*** DATA TO USE Section Begins ***
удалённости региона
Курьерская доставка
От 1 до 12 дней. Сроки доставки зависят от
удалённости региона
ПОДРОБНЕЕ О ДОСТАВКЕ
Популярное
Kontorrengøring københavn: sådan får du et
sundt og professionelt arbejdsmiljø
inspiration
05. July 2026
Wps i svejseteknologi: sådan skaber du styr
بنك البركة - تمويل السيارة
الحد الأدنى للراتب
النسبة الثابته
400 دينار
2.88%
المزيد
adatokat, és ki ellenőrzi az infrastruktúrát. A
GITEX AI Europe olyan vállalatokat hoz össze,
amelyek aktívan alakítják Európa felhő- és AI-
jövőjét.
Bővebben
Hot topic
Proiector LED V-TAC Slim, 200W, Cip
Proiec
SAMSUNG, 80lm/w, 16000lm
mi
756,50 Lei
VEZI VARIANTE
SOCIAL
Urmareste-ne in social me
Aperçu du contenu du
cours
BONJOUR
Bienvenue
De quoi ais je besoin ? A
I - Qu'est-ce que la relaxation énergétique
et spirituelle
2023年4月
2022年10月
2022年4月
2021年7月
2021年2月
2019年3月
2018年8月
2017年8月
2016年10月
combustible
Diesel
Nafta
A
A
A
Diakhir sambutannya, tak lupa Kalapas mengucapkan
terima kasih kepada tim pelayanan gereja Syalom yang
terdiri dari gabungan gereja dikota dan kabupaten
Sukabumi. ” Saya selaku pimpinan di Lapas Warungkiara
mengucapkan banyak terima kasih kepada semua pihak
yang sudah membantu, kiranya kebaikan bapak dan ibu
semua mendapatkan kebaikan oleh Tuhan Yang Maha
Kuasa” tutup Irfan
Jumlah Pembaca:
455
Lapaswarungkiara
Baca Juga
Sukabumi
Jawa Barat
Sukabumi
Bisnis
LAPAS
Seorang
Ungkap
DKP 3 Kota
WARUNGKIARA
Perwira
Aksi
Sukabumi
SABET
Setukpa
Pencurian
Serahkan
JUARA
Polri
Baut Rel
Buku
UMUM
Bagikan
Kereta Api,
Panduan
*** DATA TO USE Section Ends ***
◆ **TASK**: Reproduce every line of the records above verbatim, keeping the original order and line breaks.

◆ **ANSWER TO THIS TASK**:
удалённости региона
Курьерская доставка
От 1 до 12 дней. Сроки доставки зависят от
удалённости региона
ПОДРОБНЕЕ О ДОСТАВКЕ
Популярное
Kontorrengøring københavn: sådan får du et
sundt og professionelt arbejdsmiljø
inspiration
05. July 2026
Wps i svejseteknologi: sådan skaber du styr
بنك البركة - تمويل السيارة
الحد الأدنى للراتب
النسبة الثابته
400 دينار
2.88%
المزيد
adatokat, és ki ellenőrzi az infrastruktúrát. A
GITEX AI Europe olyan vállalatokat hoz össze,
amelyek aktívan alakítják Európa felhő- és AI-
jövőjét.
Bővebben
Hot topic
Proiector LED V-TAC Slim, 200W, Cip
Proiec
SAMSUNG, 80lm/w, 16000lm
mi
756,50 Lei
VEZI VARIANTE
SOCIAL
Urmareste-ne in social me
Aperçu du contenu du
cours
BONJOUR
Bienvenue
De quoi ais je besoin ? A
I - Qu'est-ce que la relaxation énergétique
et spirituelle
2023年4月
2022年10月
2022年4月
2021年7月
2021年2月
2019年3月
2018年8月
2017年8月
2016年10月
combustible
Diesel
Nafta
A
A
A
Diakhir sambutannya, tak lupa Kalapas mengucapkan
terima kasih kepada tim pelayanan gereja Syalom yang
terdiri dari gabungan gereja dikota dan kabupaten
Sukabumi. ” Saya selaku pimpinan di Lapas Warungkiara
mengucapkan banyak terima kasih kepada semua pihak
yang sudah membantu, kiranya kebaikan bapak dan ibu
semua mendapatkan kebaikan oleh Tuhan Yang Maha
Kuasa” tutup Irfan
Jumlah Pembaca:
455
Lapaswarungkiara
Baca Juga
Sukabumi
Jawa Barat
Sukabumi
Bisnis
LAPAS
Seorang
Ungkap
DKP 3 Kota
WARUNGKIARA
Perwira
Aksi
Sukabumi
SABET
Setukpa
Pencurian
Serahkan
JUARA
Polri
Baut Rel
Buku
UMUM
Bagikan
Kereta Api,
Panduan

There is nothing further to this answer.